As Brené Brown said in a recent Facebook live broadcast after the Charlottesville incident here in the USA, “We are not hardwired to hurt each other.”
Can we say NO to hate and violence, and YES to love? Can we learn to live with each other in our global family?
I think that asking the questions is important. We don’t have to have the answers, but our hearts begin to open when we ask the questions. From there, the answers may unfold. We may create art, make music, participate in a peaceful action, write a book, love a child, cut a whale loose from fishing gear entanglement, feed a feral cat, volunteer at a homeless shelter, offer our spiritual practice to those who are suffering, sit with someone who is lonely, take care of someone who is dying. The actions are important…and the questions in our hearts and our willingness to explore them, ask them, and live with them may guide us to the actions, work and lives that are the most relevant, most worth living in this time.
How will we live? How will we show up? Are we willing to ask the hard questions, look suffering in the face–our own and others–and hold it in our hearts, our hands, our lives?
This time requires nothing less of us than our full and open hearts, our deepest wisdom, our greatest creativity, our most tender compassion, and our complete honesty.

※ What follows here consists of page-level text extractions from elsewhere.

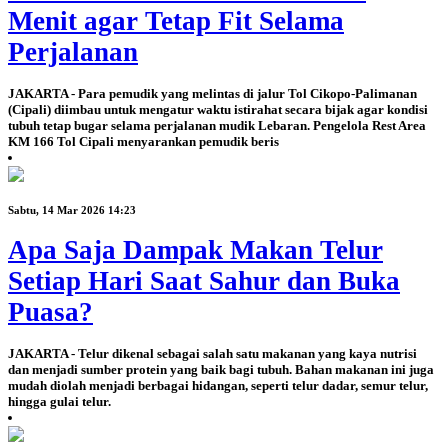
Menit agar Tetap Fit Selama
Perjalanan
JAKARTA - Para pemudik yang melintas di jalur Tol Cikopo-Palimanan
(Cipali) diimbau untuk mengatur waktu istirahat secara bijak agar kondisi
tubuh tetap bugar selama perjalanan mudik Lebaran. Pengelola Rest Area
KM 166 Tol Cipali menyarankan pemudik beris
Sabtu, 14 Mar 2026 14:23
Apa Saja Dampak Makan Telur
Setiap Hari Saat Sahur dan Buka
Puasa?
JAKARTA - Telur dikenal sebagai salah satu makanan yang kaya nutrisi
dan menjadi sumber protein yang baik bagi tubuh. Bahan makanan ini juga
mudah diolah menjadi berbagai hidangan, seperti telur dadar, semur telur,
hingga gulai telur.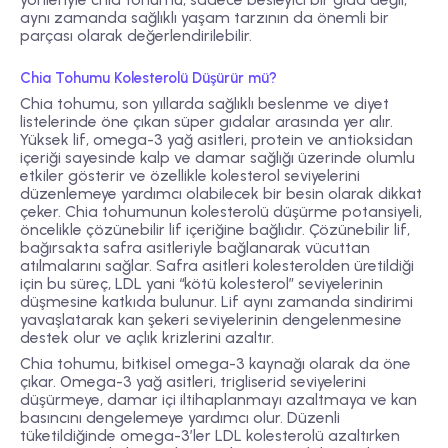
aynı zamanda sağlıklı yaşam tarzının da önemli bir
parçası olarak değerlendirilebilir.
Chia Tohumu Kolesterolü Düşürür mü?
Chia tohumu, son yıllarda sağlıklı beslenme ve diyet
listelerinde öne çıkan süper gıdalar arasında yer alır.
Yüksek lif, omega-3 yağ asitleri, protein ve antioksidan
içeriği sayesinde kalp ve damar sağlığı üzerinde olumlu
etkiler gösterir ve özellikle kolesterol seviyelerini
düzenlemeye yardımcı olabilecek bir besin olarak dikkat
çeker. Chia tohumunun kolesterolü düşürme potansiyeli,
öncelikle
çözünebilir lif içeriğine
bağlıdır. Çözünebilir lif,
bağırsakta safra asitleriyle bağlanarak vücuttan
atılmalarını sağlar. Safra asitleri kolesterolden üretildiği
için bu süreç, LDL yani “kötü kolesterol” seviyelerinin
düşmesine katkıda bulunur. Lif aynı zamanda sindirimi
yavaşlatarak kan şekeri seviyelerinin dengelenmesine
destek olur ve açlık krizlerini azaltır.
Chia tohumu,
bitkisel omega-3 kaynağı
olarak da öne
çıkar. Omega-3 yağ asitleri, trigliserid seviyelerini
düşürmeye, damar içi iltihaplanmayı azaltmaya ve kan
basıncını dengelemeye yardımcı olur. Düzenli
tüketildiğinde omega-3’ler LDL kolesterolü azaltırken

If we can show up for ourselves and each other this way, we can begin to create a new world, a new way of being, a new way of living, a new way of loving.
Let’s take care of each other. Let’s ask the hard questions. Let’s show up in the clearest, kindest, most honest way we are able to. We won’t do it perfectly. We don’t have to. We just have to do the best we can, right here, right now.
Imagine the world we can create together. Imagine.